§ What is required
Find the line that contains "508 505 13.89"; then retype it and each line after it, exactly, through the final line of the data below.

(Items listed in a dataset)
════════════════════

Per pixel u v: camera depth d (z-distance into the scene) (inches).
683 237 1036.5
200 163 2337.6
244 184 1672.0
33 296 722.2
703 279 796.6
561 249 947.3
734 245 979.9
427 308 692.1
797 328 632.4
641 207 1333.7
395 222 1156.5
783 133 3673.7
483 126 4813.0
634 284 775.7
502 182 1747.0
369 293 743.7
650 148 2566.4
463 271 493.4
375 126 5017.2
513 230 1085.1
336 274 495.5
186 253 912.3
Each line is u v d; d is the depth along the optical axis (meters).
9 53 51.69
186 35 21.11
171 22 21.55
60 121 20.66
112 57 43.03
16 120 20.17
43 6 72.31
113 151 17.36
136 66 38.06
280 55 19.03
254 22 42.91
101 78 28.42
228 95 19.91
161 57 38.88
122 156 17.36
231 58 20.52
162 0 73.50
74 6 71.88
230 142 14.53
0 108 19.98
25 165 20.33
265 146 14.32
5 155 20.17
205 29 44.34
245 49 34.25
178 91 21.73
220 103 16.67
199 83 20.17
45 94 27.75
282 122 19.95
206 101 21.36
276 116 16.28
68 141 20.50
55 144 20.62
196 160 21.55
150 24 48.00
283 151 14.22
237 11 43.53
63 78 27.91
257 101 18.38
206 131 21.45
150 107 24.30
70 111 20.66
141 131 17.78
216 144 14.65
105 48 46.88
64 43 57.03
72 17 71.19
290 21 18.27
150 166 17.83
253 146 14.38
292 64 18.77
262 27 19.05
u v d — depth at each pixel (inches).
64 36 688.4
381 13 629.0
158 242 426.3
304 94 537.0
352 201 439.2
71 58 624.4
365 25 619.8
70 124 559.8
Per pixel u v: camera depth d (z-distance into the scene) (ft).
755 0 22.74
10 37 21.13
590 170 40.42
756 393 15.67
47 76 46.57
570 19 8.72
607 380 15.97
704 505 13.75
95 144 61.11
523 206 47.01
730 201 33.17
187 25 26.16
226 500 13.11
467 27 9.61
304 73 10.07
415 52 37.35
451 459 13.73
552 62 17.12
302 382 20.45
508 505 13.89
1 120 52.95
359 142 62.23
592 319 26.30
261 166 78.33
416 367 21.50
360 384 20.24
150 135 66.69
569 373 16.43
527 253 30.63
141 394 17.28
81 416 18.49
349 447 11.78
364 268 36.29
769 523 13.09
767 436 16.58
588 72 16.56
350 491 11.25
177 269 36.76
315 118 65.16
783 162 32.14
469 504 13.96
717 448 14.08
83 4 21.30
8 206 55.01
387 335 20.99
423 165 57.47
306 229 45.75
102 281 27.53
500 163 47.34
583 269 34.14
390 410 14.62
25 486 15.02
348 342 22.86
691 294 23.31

════════════════════

§ Response area
508 505 13.89
1 120 52.95
359 142 62.23
592 319 26.30
261 166 78.33
416 367 21.50
360 384 20.24
150 135 66.69
569 373 16.43
527 253 30.63
141 394 17.28
81 416 18.49
349 447 11.78
364 268 36.29
769 523 13.09
767 436 16.58
588 72 16.56
350 491 11.25
177 269 36.76
315 118 65.16
783 162 32.14
469 504 13.96
717 448 14.08
83 4 21.30
8 206 55.01
387 335 20.99
423 165 57.47
306 229 45.75
102 281 27.53
500 163 47.34
583 269 34.14
390 410 14.62
25 486 15.02
348 342 22.86
691 294 23.31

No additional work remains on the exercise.